Narsistik kişilik bozukluğunda, içgörü oranı düşük oluyor…
Narsistik kişilik bozukluğunun en temel tedavisinin uzun periyodik psikoterapiler olduğunun altını çizen Dr. Emine Yağmur Zorbozan, “Bu psikoterapilerde yüzleştirme teknikleri, birtakım davranışsal teklifler üzere teknikler kullanılabiliyor. Depresyon üzere farklı hastalıklar da eşlik ediyorsa hastalar ilaç tedavisinden de yarar görür.” dedi.
Narsistik kişilik bozukluğu olan şahısların tedaviye çoklukla orta yaşlarının başlangıcında geldiklerini lisana getiren Zorbozan, kelamlarını şöyle tamamladı:
“Hayatlarında önemli manada kayıplar verdikleri vakit patolojileriyle yüzleşebiliyorlar. İş hayatları, evlilikleri yolunda gitmiyor, çocuklarıyla ortaları açılmaya başlıyor ve bir formda bir kayıp yaşıyorlar.
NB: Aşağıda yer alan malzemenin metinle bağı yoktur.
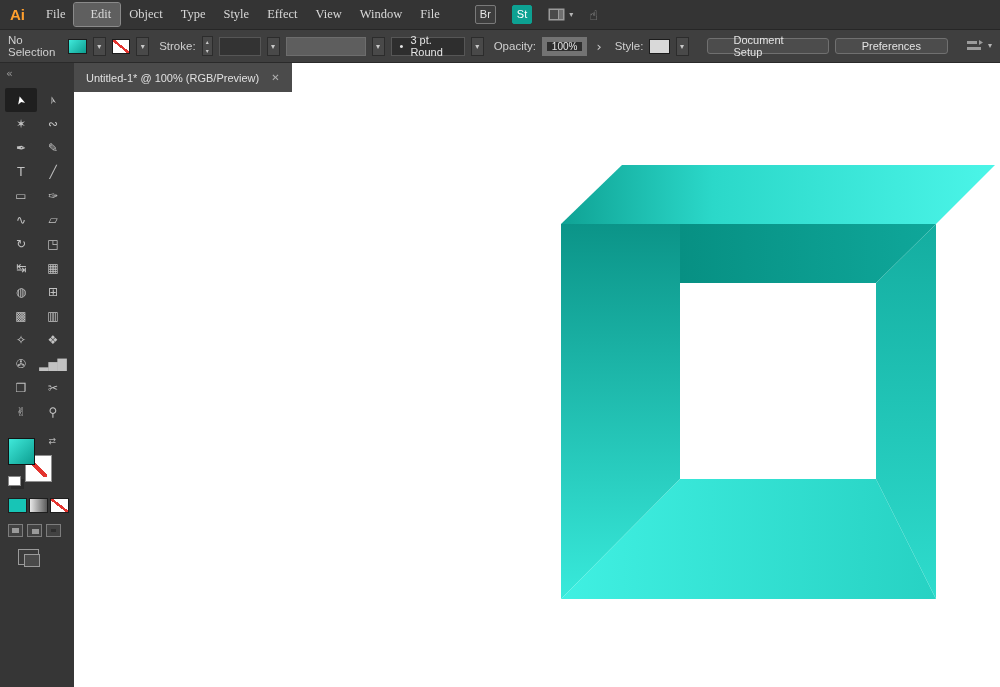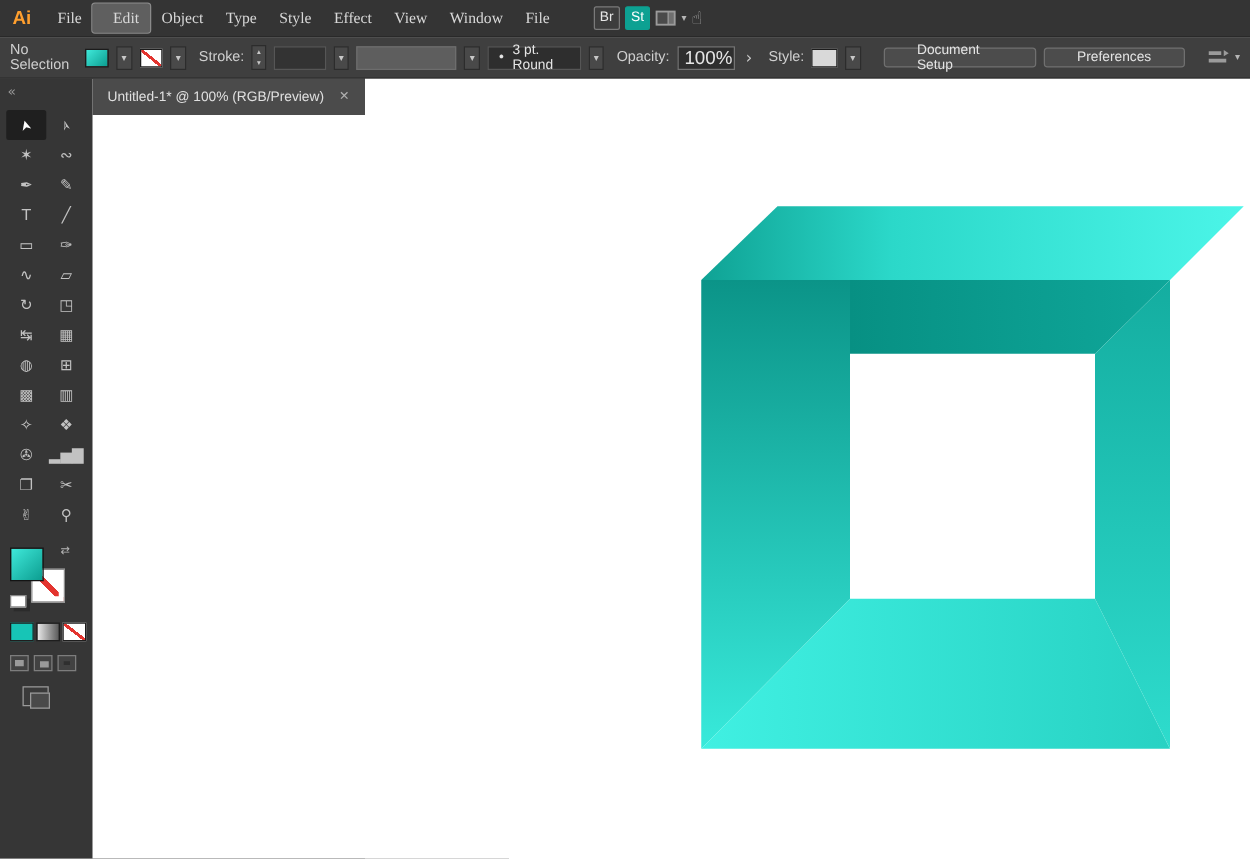"Br" .mb-right { gap: 4px -> 16px }
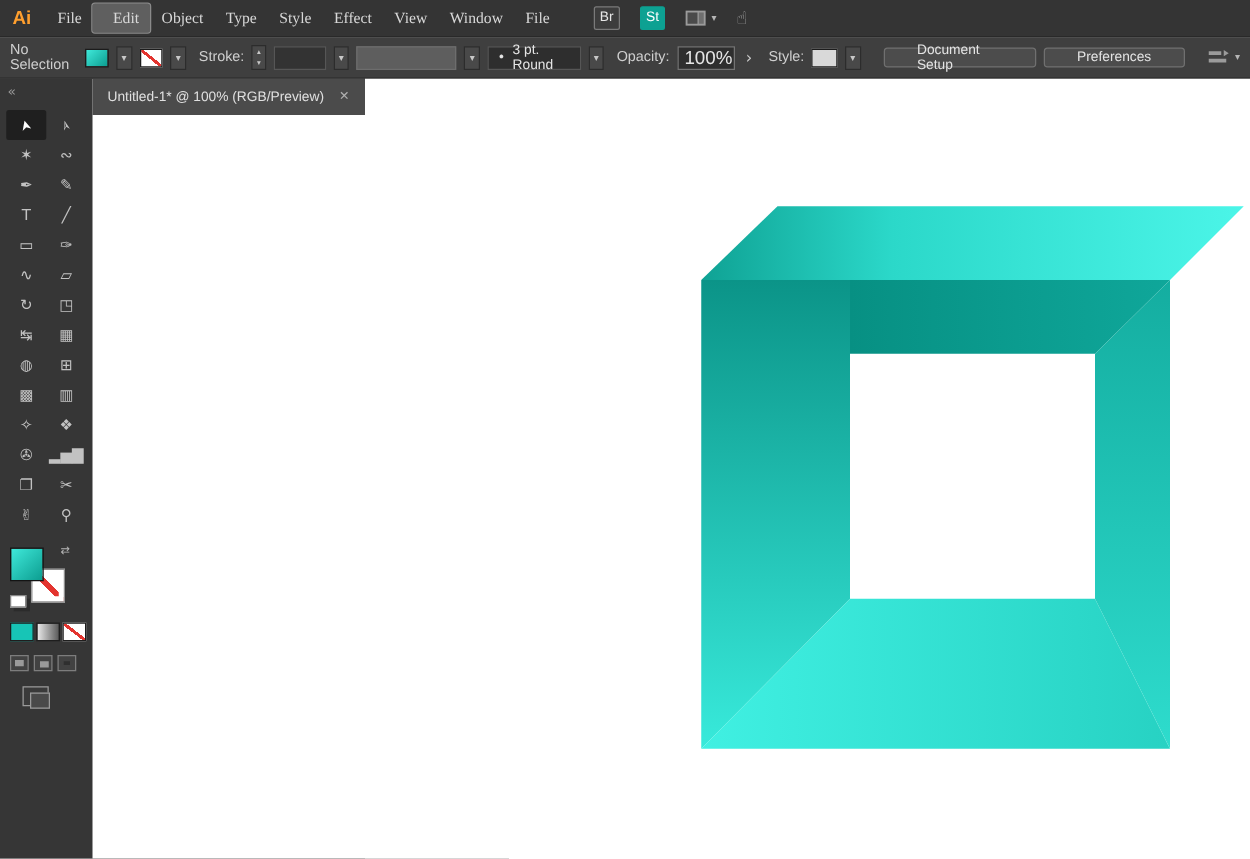"100%" .field { border: 1px solid #737373 -> 5px solid #737373; font-size: 15px -> 10px }
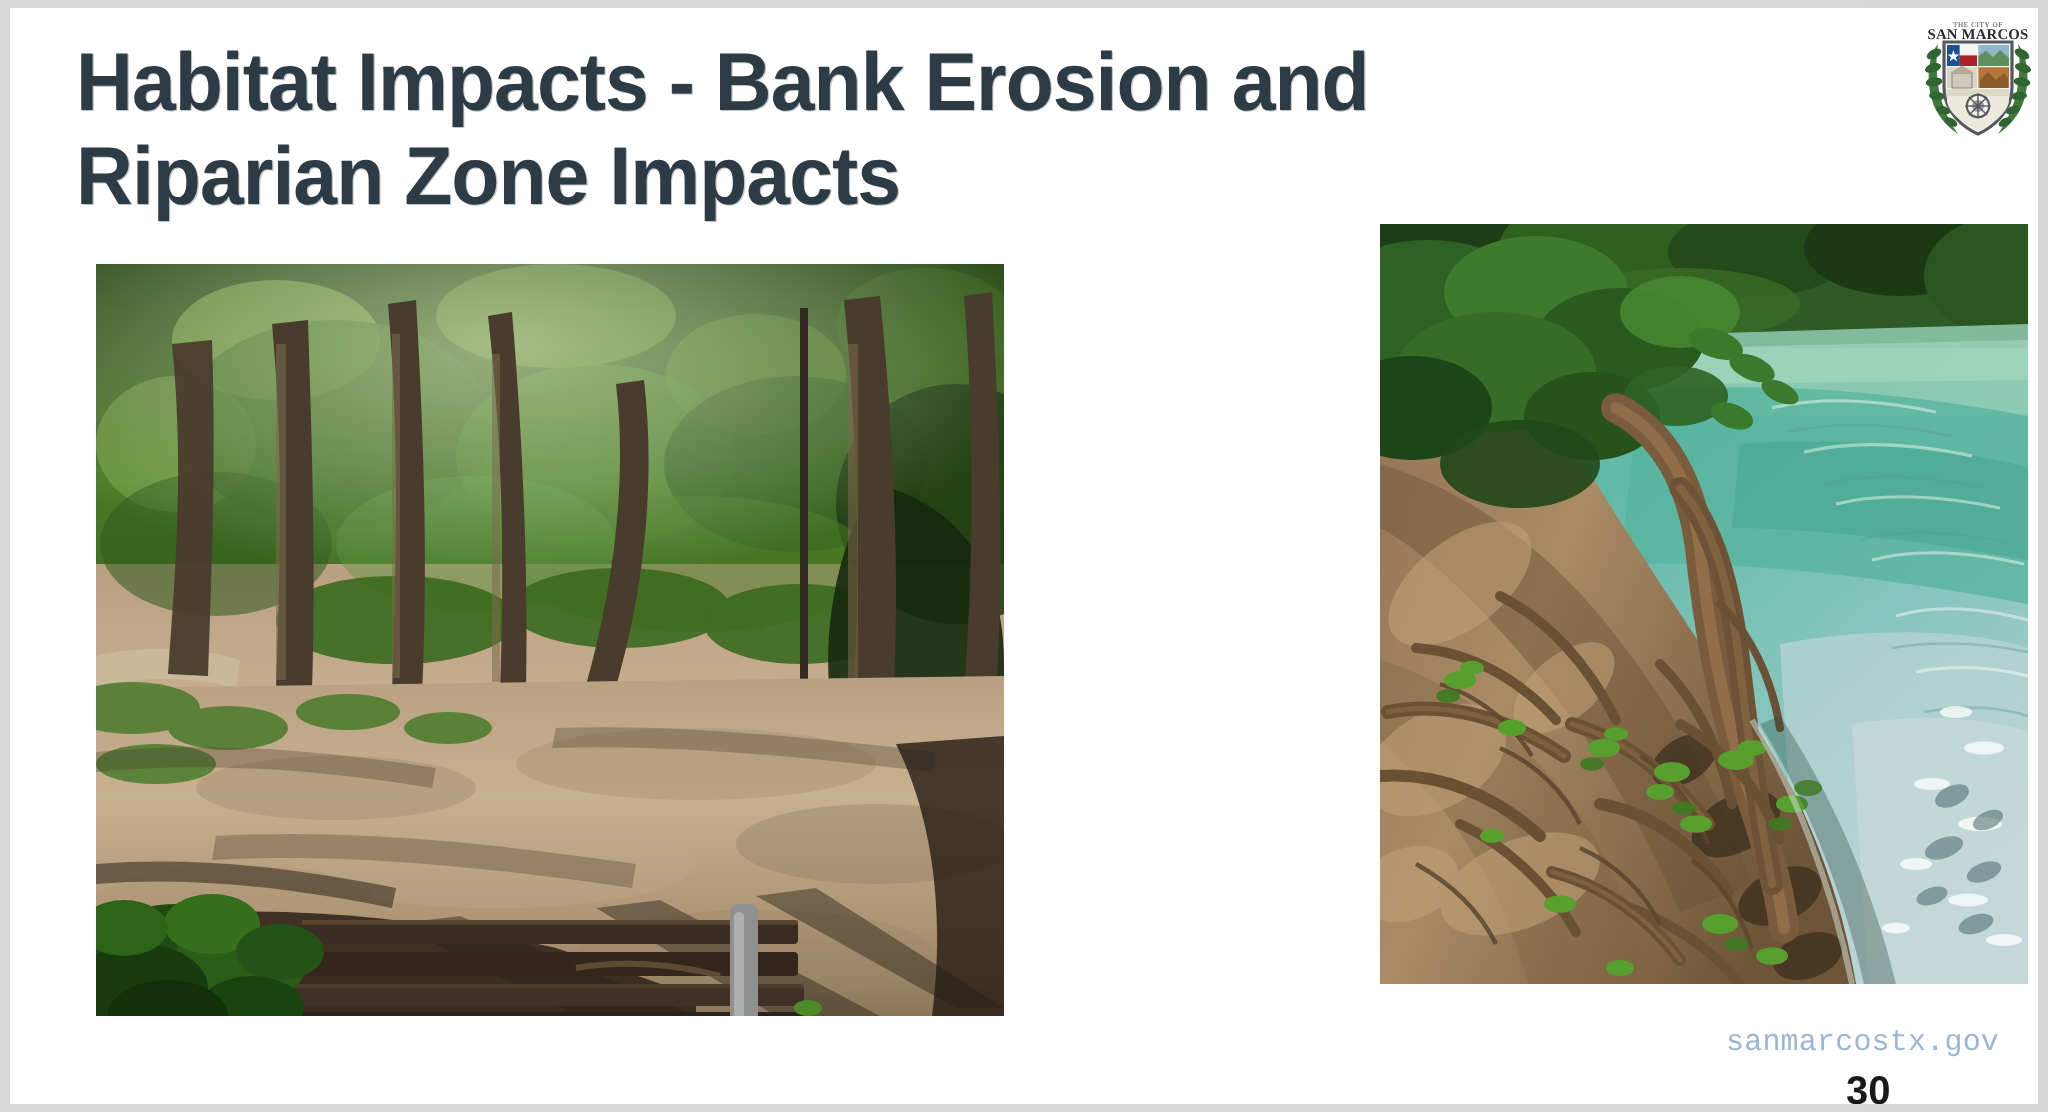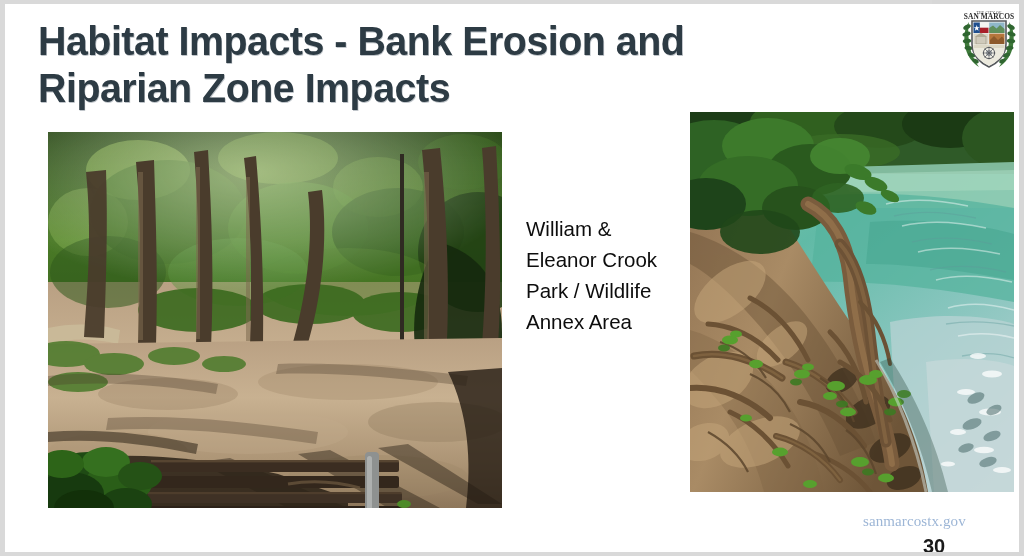"William & Eleanor Crook Park" div.caption { html: <div>William &amp; Eleanor Crook Park / Wildlife Annex Area</div> -> none }
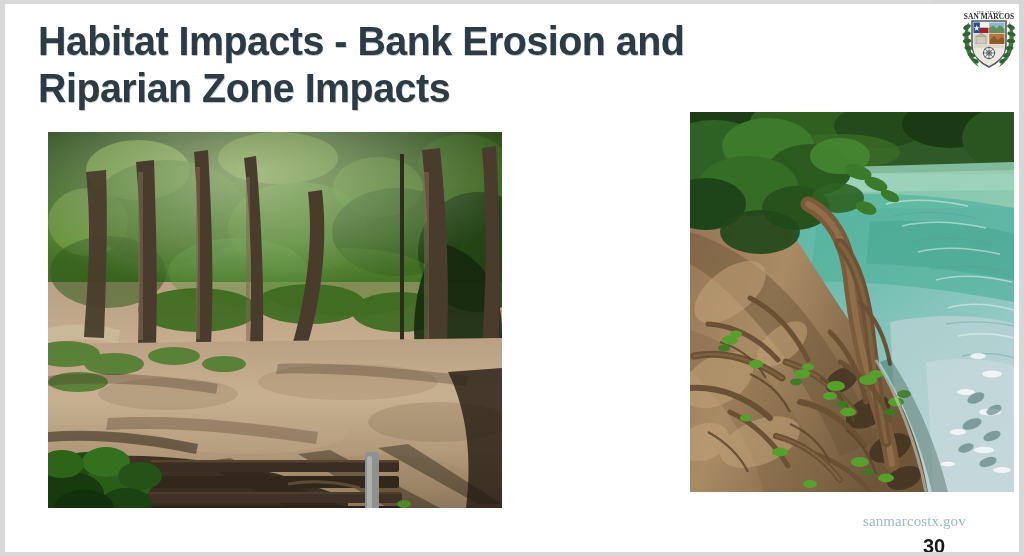"sanmarcostx.gov" .footer-url { font-family: Liberation Serif, serif -> Liberation Mono, monospace }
O kayıp için kendilerini değiştirmek hedefli değil de ekseriyetle yas tutmak emelli terapistlere başvuruyorlar.
Narsistik kişilik bozukluğu, içgörü oranlarının düşük olduğu bir kişilik bozukluğudur. Lakin şayet bireyde bu türlü bir patern sezinlediysek onu incitmeden, tedaviye olan bağını koparmadan bir ekip ufak yüzleştirmelerle sürece girebiliyoruz. Şayet kişi sahiden düzelmeyi istiyorsa bütün narsistik özellikleri ondan koparamasak da en azından fonksiyonelliğini toparlayabiliyor, daha uzun periyodik sağlıklı alakalar yaşamasını sağlayabiliyoruz.”